**TASK PROMPT:**
Copy out exactly the lines below that run from the one holding "X154864122Y-75900000D02*" to the one holding "X145900000Y-102200000D02*", keeping both of those lines and no others.

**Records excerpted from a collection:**
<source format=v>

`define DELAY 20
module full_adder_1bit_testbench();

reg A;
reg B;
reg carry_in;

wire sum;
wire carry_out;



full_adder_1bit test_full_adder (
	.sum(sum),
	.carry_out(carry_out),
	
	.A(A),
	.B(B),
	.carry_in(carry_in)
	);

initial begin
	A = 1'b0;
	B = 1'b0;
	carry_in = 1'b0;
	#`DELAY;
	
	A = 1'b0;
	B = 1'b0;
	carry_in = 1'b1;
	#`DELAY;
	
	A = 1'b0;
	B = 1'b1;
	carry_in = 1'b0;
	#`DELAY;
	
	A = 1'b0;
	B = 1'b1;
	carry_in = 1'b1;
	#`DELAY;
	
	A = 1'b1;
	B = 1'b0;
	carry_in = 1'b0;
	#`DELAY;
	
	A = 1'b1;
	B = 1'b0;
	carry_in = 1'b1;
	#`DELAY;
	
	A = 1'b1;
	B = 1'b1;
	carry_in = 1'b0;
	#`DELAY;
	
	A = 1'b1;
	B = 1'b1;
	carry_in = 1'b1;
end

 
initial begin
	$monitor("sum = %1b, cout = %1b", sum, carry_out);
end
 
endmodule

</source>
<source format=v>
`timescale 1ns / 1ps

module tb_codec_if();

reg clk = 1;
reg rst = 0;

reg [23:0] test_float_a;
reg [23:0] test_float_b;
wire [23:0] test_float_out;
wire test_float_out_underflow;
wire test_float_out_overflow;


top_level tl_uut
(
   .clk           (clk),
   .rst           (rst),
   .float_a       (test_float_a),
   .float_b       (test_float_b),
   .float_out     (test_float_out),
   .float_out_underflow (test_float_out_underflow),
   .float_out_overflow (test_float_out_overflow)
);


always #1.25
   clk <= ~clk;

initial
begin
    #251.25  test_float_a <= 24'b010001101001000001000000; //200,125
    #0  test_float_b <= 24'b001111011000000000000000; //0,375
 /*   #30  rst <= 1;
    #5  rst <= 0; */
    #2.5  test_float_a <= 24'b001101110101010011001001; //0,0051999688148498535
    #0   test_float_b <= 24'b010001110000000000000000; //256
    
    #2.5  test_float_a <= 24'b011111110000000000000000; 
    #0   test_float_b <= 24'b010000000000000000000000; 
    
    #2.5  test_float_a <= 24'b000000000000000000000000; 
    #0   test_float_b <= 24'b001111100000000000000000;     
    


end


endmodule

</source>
...
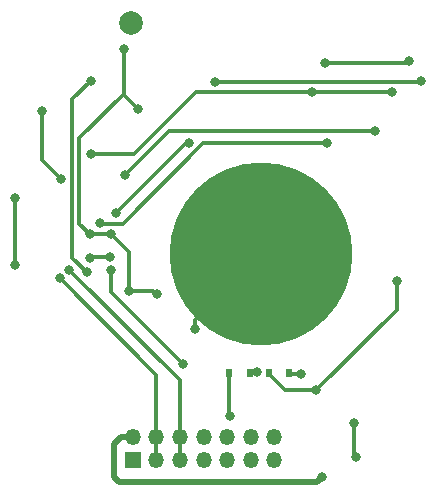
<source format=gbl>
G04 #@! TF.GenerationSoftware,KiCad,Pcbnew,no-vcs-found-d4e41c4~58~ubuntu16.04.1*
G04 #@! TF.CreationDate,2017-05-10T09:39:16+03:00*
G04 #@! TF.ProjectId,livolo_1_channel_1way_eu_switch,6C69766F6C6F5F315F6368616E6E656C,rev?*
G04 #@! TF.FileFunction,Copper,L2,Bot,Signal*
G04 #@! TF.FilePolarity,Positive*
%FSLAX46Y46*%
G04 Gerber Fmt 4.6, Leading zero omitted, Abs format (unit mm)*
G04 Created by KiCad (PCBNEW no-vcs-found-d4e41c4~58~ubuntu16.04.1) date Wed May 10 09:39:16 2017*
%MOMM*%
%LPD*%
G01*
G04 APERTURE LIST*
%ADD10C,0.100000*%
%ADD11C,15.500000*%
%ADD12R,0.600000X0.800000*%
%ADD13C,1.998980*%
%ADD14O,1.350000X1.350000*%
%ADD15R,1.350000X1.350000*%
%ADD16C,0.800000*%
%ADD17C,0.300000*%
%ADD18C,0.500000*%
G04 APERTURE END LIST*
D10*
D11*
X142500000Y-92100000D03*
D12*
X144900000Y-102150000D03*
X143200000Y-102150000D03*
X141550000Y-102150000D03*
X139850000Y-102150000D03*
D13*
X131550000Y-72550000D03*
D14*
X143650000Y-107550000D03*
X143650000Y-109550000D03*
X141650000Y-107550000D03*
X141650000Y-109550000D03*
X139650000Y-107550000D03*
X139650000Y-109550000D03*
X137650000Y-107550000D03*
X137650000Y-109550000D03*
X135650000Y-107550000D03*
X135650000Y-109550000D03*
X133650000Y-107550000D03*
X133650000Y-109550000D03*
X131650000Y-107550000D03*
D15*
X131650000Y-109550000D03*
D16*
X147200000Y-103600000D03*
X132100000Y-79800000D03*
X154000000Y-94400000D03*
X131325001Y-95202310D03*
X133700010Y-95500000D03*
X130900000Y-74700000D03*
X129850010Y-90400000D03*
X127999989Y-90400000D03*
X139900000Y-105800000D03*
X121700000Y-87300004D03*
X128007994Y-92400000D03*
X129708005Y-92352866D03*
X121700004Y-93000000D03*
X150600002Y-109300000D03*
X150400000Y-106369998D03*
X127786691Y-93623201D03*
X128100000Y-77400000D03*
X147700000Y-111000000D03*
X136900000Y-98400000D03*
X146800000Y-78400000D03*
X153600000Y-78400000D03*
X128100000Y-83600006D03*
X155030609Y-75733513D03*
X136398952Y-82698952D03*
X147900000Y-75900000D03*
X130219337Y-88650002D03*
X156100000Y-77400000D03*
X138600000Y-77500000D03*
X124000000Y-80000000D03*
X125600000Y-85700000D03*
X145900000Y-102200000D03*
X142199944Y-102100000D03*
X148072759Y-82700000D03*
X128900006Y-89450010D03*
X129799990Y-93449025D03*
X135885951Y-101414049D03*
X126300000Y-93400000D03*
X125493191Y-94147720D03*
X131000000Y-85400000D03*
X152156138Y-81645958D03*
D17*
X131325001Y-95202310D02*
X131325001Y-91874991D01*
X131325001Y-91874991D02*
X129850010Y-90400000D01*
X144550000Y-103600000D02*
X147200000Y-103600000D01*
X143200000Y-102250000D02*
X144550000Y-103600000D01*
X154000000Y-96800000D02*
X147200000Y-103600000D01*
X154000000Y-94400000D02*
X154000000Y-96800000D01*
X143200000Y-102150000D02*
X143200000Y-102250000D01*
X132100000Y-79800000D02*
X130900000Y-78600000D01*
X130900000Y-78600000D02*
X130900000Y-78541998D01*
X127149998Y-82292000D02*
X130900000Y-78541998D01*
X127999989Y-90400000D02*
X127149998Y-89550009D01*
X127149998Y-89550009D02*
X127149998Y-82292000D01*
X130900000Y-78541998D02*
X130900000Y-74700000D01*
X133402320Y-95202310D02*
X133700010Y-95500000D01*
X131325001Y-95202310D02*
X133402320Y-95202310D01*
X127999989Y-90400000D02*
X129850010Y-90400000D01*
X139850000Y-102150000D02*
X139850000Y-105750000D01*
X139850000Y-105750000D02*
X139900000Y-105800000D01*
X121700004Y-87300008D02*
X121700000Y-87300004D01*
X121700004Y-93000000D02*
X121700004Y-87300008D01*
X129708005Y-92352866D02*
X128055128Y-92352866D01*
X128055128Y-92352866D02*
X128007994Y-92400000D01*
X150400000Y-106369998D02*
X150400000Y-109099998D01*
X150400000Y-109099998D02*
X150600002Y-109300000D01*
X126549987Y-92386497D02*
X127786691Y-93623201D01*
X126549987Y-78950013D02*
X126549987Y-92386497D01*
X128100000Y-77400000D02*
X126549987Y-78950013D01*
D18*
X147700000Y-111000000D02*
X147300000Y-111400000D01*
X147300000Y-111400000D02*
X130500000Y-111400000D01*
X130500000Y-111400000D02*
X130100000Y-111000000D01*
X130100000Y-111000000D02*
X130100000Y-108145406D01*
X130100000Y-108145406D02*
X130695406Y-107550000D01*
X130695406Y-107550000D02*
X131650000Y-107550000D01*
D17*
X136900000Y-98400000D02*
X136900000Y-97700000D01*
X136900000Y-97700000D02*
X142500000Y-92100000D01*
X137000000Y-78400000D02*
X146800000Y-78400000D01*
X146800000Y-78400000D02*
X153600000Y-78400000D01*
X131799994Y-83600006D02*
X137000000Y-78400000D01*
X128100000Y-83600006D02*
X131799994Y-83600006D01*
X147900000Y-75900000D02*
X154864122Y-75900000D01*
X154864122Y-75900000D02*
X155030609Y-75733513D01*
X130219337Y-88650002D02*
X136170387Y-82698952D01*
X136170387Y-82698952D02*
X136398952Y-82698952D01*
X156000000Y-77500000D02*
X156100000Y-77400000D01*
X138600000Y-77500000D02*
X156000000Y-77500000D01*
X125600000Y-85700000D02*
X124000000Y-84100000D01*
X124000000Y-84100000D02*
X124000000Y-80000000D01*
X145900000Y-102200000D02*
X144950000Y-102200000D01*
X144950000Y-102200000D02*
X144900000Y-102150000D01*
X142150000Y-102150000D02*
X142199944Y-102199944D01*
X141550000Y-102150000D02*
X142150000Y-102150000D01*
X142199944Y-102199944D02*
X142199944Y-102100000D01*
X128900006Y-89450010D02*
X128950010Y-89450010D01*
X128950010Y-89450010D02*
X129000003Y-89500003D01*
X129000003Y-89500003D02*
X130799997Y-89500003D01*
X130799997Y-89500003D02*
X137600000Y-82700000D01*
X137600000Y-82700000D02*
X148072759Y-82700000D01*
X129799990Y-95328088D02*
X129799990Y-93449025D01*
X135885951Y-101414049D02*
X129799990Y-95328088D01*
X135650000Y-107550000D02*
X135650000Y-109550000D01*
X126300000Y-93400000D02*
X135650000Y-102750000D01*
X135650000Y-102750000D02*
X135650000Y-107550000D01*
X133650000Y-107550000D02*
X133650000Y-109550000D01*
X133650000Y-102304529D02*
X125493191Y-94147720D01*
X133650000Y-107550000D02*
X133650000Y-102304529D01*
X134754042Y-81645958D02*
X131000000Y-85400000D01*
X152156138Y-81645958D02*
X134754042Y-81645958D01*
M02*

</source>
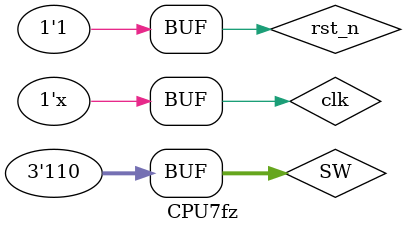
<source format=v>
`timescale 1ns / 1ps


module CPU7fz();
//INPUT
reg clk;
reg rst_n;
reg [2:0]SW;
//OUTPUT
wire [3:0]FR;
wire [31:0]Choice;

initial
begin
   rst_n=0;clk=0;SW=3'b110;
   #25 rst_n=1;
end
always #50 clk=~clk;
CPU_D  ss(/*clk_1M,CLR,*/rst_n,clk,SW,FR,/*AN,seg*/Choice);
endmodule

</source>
...
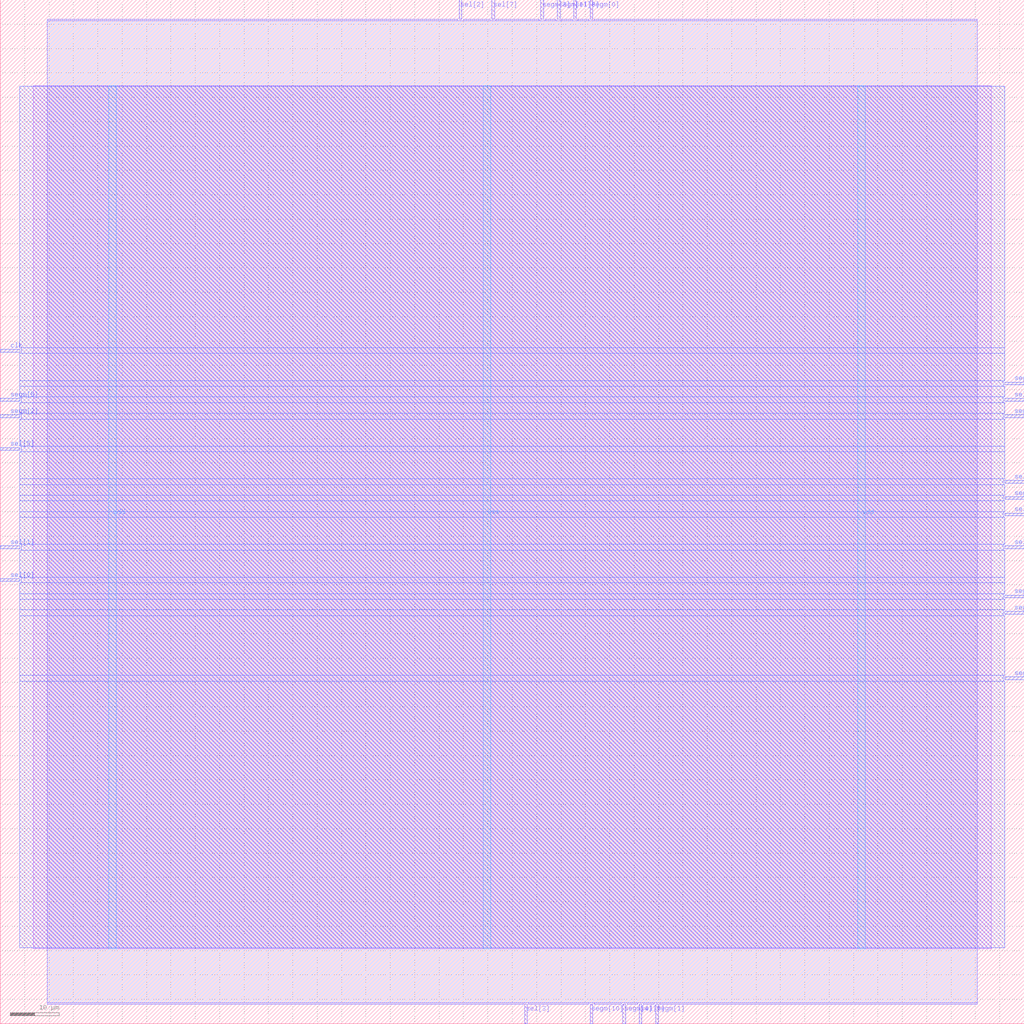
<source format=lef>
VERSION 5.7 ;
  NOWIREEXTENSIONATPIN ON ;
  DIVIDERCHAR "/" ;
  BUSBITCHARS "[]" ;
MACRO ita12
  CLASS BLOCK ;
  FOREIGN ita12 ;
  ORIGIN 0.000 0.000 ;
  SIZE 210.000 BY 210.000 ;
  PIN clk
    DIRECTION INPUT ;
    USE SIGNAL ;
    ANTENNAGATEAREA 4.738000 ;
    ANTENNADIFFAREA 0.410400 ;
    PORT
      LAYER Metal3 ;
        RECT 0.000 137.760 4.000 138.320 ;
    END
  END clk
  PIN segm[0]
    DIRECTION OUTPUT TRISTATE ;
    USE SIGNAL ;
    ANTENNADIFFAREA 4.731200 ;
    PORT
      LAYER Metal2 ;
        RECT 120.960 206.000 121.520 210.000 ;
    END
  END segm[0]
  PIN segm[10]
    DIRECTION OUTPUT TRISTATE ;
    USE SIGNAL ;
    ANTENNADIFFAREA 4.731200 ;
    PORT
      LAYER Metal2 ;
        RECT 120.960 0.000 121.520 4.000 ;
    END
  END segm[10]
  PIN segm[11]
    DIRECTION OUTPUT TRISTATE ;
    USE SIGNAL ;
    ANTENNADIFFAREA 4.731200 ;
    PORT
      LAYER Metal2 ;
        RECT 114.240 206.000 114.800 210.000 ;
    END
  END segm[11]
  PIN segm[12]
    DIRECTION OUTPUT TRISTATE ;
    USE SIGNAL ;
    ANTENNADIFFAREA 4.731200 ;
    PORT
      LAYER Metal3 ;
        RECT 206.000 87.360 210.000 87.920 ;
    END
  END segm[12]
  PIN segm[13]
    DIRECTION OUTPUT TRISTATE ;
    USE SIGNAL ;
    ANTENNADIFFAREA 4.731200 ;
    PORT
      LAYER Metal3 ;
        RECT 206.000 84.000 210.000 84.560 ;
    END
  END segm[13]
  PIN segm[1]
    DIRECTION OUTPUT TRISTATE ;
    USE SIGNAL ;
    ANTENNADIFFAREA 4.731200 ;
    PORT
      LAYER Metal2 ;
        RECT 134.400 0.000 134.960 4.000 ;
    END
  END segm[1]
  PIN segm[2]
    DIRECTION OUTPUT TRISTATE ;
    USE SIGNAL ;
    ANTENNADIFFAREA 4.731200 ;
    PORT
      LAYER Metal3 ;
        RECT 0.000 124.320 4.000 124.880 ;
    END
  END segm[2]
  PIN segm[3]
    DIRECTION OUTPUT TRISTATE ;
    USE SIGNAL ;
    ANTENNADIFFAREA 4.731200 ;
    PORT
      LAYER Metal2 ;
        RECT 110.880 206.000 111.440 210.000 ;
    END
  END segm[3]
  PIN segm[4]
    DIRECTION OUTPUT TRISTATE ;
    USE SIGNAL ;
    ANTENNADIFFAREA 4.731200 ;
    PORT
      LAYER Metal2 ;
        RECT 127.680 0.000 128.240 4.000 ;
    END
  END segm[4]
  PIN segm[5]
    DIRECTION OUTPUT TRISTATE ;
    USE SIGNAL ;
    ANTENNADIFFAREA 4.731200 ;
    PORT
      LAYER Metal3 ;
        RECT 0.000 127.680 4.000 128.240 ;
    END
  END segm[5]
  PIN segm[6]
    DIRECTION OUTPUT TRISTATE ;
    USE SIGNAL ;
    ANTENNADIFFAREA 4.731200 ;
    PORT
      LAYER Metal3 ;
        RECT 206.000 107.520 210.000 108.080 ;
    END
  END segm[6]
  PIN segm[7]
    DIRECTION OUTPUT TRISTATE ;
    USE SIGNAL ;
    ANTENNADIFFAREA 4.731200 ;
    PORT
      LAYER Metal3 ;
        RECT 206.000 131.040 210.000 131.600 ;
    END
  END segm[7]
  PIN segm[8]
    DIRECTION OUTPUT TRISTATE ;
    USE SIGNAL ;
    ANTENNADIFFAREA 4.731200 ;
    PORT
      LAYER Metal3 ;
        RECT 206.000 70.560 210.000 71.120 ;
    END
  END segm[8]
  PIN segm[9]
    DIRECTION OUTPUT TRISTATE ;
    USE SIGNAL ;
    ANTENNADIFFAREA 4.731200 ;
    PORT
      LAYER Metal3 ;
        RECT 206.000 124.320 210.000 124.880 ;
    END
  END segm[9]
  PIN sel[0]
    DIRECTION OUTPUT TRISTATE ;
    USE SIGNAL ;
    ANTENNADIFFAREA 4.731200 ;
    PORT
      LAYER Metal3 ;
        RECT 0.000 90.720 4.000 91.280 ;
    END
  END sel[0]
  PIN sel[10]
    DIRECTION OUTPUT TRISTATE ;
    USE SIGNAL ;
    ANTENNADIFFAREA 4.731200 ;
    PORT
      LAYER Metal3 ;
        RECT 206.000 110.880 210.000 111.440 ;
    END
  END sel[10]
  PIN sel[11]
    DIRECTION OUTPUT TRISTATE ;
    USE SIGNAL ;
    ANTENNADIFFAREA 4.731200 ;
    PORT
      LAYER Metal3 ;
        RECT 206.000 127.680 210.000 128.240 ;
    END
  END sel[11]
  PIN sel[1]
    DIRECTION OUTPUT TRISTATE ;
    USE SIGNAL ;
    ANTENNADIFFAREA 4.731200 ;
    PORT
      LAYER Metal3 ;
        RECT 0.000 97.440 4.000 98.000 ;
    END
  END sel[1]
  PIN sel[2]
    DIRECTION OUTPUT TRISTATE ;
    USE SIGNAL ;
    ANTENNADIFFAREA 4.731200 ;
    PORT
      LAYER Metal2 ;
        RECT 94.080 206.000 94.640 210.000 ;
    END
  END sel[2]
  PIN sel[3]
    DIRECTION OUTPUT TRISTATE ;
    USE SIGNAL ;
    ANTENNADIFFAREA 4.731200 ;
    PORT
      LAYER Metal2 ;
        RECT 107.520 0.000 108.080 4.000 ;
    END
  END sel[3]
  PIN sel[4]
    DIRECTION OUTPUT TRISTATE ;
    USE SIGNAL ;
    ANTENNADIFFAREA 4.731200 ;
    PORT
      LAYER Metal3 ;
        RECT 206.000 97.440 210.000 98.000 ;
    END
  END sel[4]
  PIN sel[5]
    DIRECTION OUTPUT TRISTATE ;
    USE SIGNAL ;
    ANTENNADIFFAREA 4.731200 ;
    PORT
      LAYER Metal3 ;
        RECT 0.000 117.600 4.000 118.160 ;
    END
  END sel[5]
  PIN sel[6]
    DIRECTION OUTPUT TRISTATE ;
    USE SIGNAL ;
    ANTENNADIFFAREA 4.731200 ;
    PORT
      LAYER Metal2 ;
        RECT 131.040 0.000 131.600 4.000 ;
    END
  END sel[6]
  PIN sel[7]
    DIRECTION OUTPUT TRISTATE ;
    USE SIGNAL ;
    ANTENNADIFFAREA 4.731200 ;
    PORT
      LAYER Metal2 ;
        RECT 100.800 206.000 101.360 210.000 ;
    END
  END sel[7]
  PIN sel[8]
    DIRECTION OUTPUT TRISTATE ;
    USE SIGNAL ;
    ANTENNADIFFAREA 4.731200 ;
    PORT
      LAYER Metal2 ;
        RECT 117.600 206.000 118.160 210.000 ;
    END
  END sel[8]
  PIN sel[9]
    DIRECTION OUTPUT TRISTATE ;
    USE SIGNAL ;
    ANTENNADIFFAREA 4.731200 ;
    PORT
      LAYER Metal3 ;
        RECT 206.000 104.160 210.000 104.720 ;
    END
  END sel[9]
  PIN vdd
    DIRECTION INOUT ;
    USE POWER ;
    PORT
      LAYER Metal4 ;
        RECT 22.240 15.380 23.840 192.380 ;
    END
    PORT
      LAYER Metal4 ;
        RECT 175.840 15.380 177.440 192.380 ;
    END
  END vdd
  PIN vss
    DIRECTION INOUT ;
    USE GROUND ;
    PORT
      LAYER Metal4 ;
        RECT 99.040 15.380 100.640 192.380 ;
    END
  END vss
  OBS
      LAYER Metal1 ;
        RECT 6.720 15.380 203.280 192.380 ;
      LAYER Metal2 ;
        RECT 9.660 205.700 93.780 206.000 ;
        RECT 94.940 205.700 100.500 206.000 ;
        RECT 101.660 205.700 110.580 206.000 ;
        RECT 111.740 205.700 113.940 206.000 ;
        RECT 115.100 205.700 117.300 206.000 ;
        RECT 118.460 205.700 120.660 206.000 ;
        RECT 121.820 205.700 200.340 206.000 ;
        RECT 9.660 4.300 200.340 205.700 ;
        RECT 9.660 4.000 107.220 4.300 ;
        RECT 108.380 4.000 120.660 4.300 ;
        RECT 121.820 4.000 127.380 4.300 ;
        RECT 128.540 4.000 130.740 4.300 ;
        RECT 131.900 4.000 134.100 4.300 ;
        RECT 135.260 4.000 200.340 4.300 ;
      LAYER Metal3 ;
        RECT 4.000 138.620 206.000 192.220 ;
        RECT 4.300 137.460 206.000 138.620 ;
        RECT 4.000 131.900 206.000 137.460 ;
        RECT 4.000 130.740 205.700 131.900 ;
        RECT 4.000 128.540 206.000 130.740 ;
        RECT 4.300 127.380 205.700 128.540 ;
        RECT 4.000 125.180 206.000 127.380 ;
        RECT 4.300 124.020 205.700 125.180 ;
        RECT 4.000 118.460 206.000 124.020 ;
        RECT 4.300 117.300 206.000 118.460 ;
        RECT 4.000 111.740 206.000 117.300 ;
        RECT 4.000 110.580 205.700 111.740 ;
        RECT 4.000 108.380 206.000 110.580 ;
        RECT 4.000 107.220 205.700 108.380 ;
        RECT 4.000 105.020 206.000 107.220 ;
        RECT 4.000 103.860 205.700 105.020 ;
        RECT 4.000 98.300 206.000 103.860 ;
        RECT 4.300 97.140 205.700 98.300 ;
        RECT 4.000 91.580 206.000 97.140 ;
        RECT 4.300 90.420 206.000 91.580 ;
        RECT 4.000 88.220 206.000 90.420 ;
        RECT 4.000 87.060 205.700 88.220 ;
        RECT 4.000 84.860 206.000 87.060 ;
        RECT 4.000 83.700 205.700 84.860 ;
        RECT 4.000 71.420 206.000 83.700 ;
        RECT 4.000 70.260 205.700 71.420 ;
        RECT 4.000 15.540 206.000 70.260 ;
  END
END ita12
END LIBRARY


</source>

**EXPECTED ANSWER:**
X154864122Y-75900000D02*
X155030609Y-75733513D01*
X130219337Y-88650002D02*
X136170387Y-82698952D01*
X136170387Y-82698952D02*
X136398952Y-82698952D01*
X156000000Y-77500000D02*
X156100000Y-77400000D01*
X138600000Y-77500000D02*
X156000000Y-77500000D01*
X125600000Y-85700000D02*
X124000000Y-84100000D01*
X124000000Y-84100000D02*
X124000000Y-80000000D01*
X145900000Y-102200000D02*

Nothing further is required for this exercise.